Cultural night brings campus to life

Cultural night brings campus to life

Last week, the Postgraduate Students’ Association (PGSA) hosted its inaugural Cultural Night in The Hub on the Kelburn campus.

Students take part in poi demonstrations during PGSA’s inaugural Cultural Night in The Hub.

Here’s what Criminology PhD student and PGSA President Jordan Anderson had to say about the event:

In the depths of the mid-year break, exams were over and The Hub was quiet—few people graced the hallways of the Kelburn campus. It seemed that much of the University community was taking the week at home to recuperate from exams, or to stay out of the cold and prepare for the coming trimester. It was during this week of few other distractions that the PGSA put on the very first Cultural Night. Created to celebrate the cultures of Victoria University, the Cultural Night was held soon after winter solstice and in the midst of the celebration of Matariki.

As soon as the event kicked off on Wednesday evening, people were flooding into The Hub to check out what was on offer—kava tasting, poi lessons, Filipino food, Kiwi barbecue, face painting, dance and music! The colours, the crowds, and the costumes were incredible, and the enthusiasm of our community to learn more about their fellow students exceeded our high expectations.

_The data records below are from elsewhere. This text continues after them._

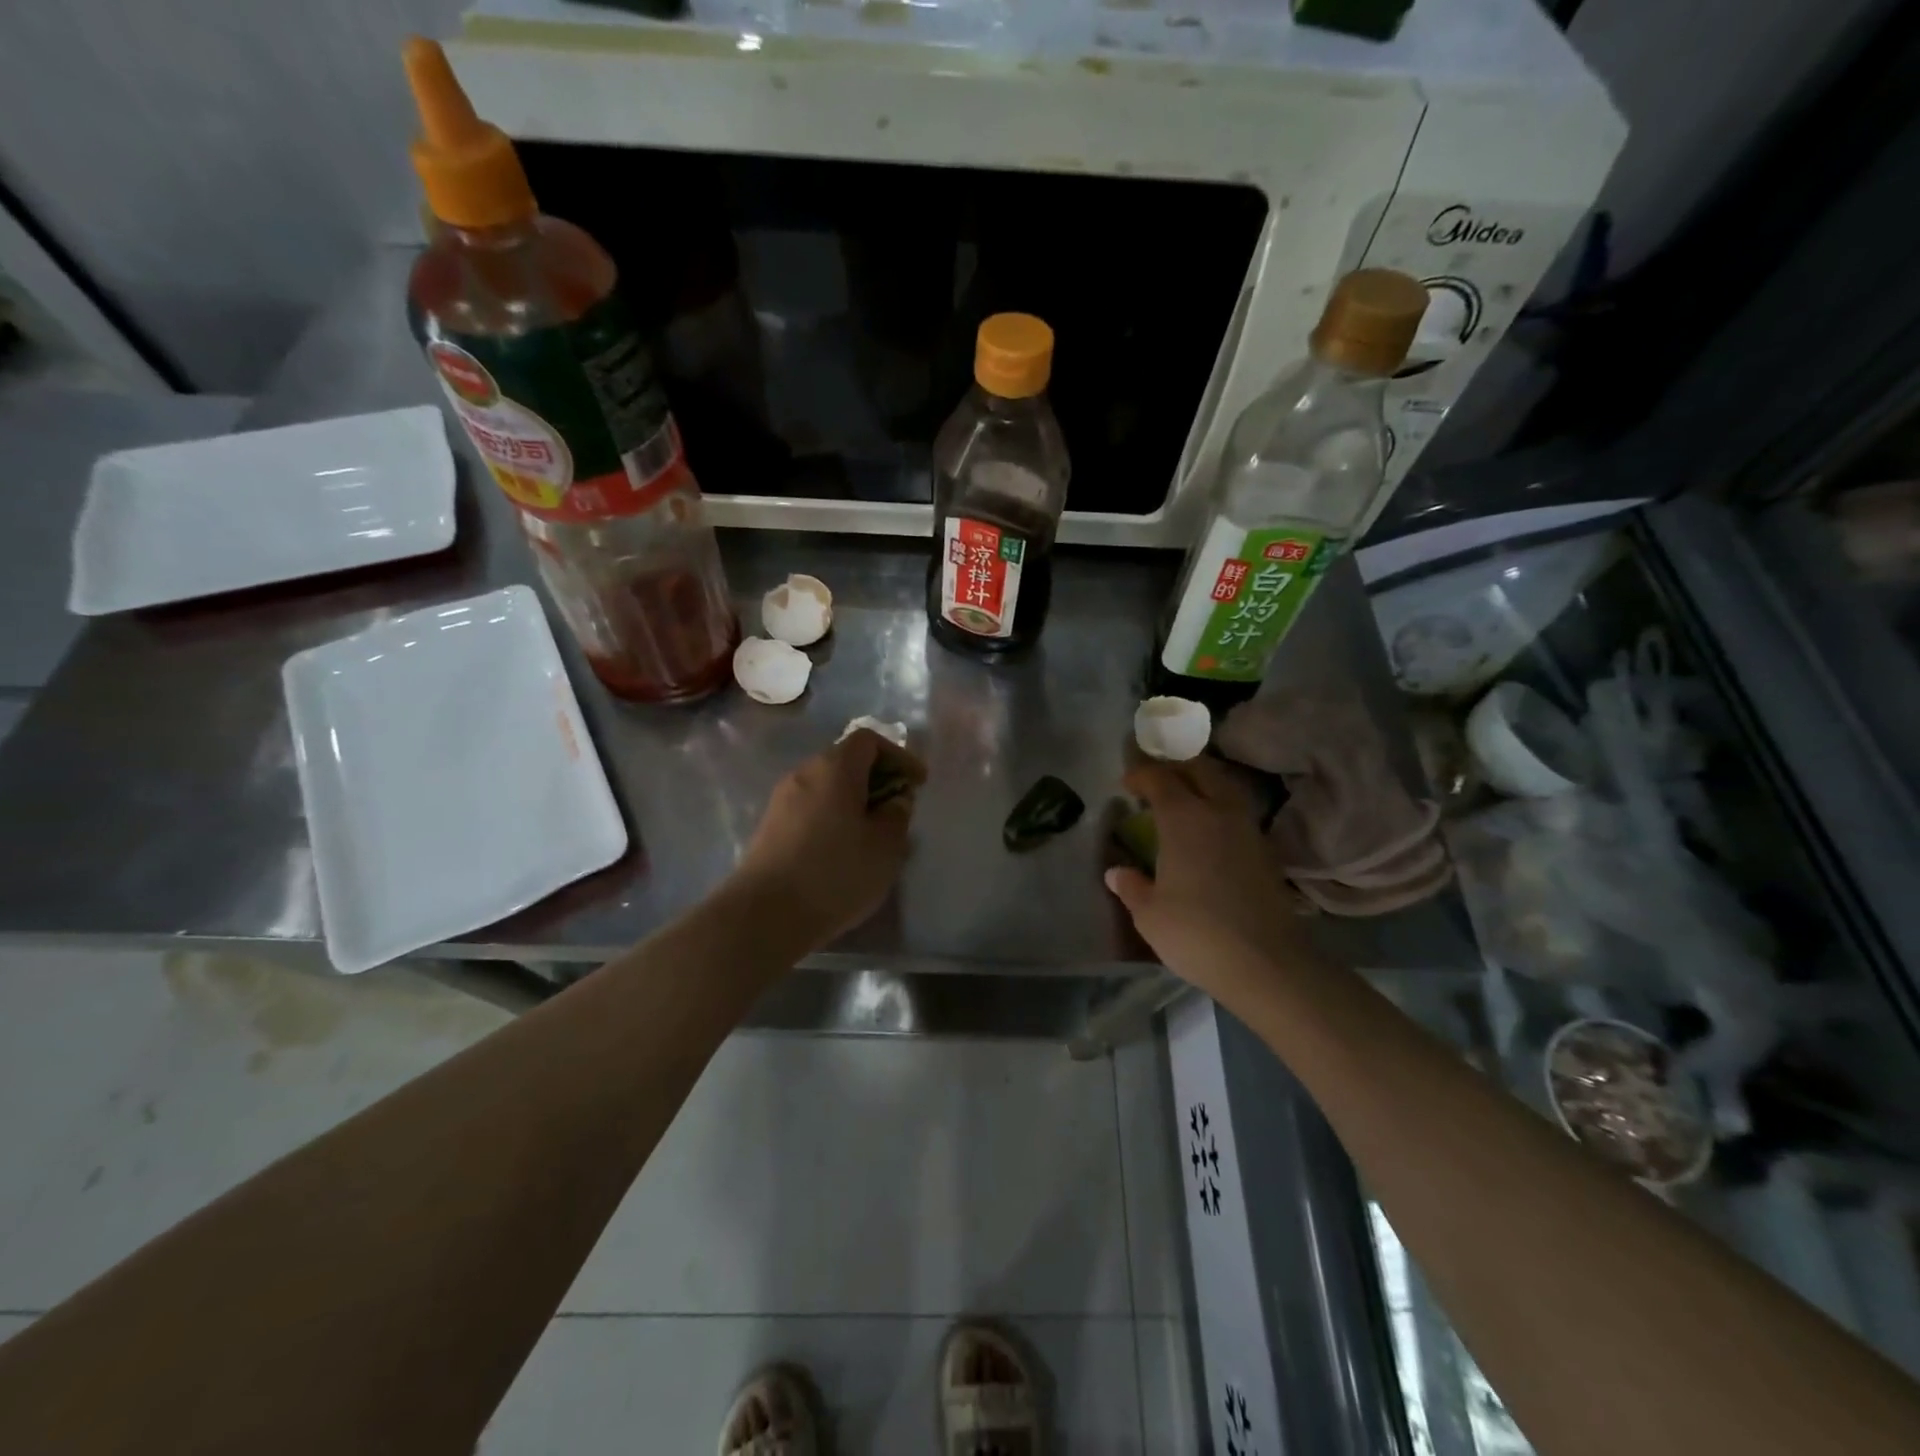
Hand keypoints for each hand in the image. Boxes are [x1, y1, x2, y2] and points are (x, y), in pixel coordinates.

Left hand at [729, 729, 926, 948]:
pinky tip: (843, 851)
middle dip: (877, 779)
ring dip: (854, 801)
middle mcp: (804, 773)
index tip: (918, 784)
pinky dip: (833, 817)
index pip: (869, 740)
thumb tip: (895, 800)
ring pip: (827, 787)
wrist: (765, 915)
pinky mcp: (770, 827)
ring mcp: (782, 800)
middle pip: (846, 760)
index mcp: (835, 768)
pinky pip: (811, 808)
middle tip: (898, 809)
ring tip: (874, 834)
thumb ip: (897, 815)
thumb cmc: (835, 873)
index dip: (899, 756)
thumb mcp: (885, 847)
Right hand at [1105, 758, 1305, 996]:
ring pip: (1224, 787)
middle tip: (1155, 778)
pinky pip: (1237, 812)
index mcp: (1184, 818)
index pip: (1160, 779)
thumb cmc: (1196, 933)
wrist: (1266, 964)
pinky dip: (1219, 808)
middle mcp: (1218, 812)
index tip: (1126, 783)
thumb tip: (1117, 872)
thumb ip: (1132, 886)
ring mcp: (1247, 829)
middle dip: (1175, 766)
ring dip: (1202, 783)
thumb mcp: (1149, 914)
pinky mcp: (1265, 851)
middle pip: (1199, 770)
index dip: (1140, 774)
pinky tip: (1208, 830)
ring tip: (1183, 798)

The Vanuatu Students’ Association offer kava tasting.

There was excitement and a few pursed lips at the kava tasting stall as students learnt about the ceremonial drink from the Vanuatu Students’ Association. Pākehā and international students stood side by side learning how to swing poi with Nicola from Te Pūtahi Atawhai. Children’s faces transformed as Subject Librarian Maria turned them into lions and superheroes.

Alongside the stalls, there was a range of performances of national dances and music. The crowd was mesmerised by the seamless movement of the Samoan student performers, and by the traditional dance of the immaculately costumed Indonesian students. As PhD music student Corrina completed her cello performance, children whispered about becoming as good at their instruments as she is, and the Malaysian dancers brought energy to the room and smiles to the crowd.

Audience members enjoy a dance performance by Malaysian students.

It was amazing to see postgraduate students, new international students, whānau and children of students, staff, and the wider Victoria University community taking the opportunity to gather together to learn, understand and celebrate different cultures.

Equally, the generosity of our clubs, associations, staff members, and wider Wellington cultural groups in coming along to this event to teach and demonstrate their culture for our community was inspiring.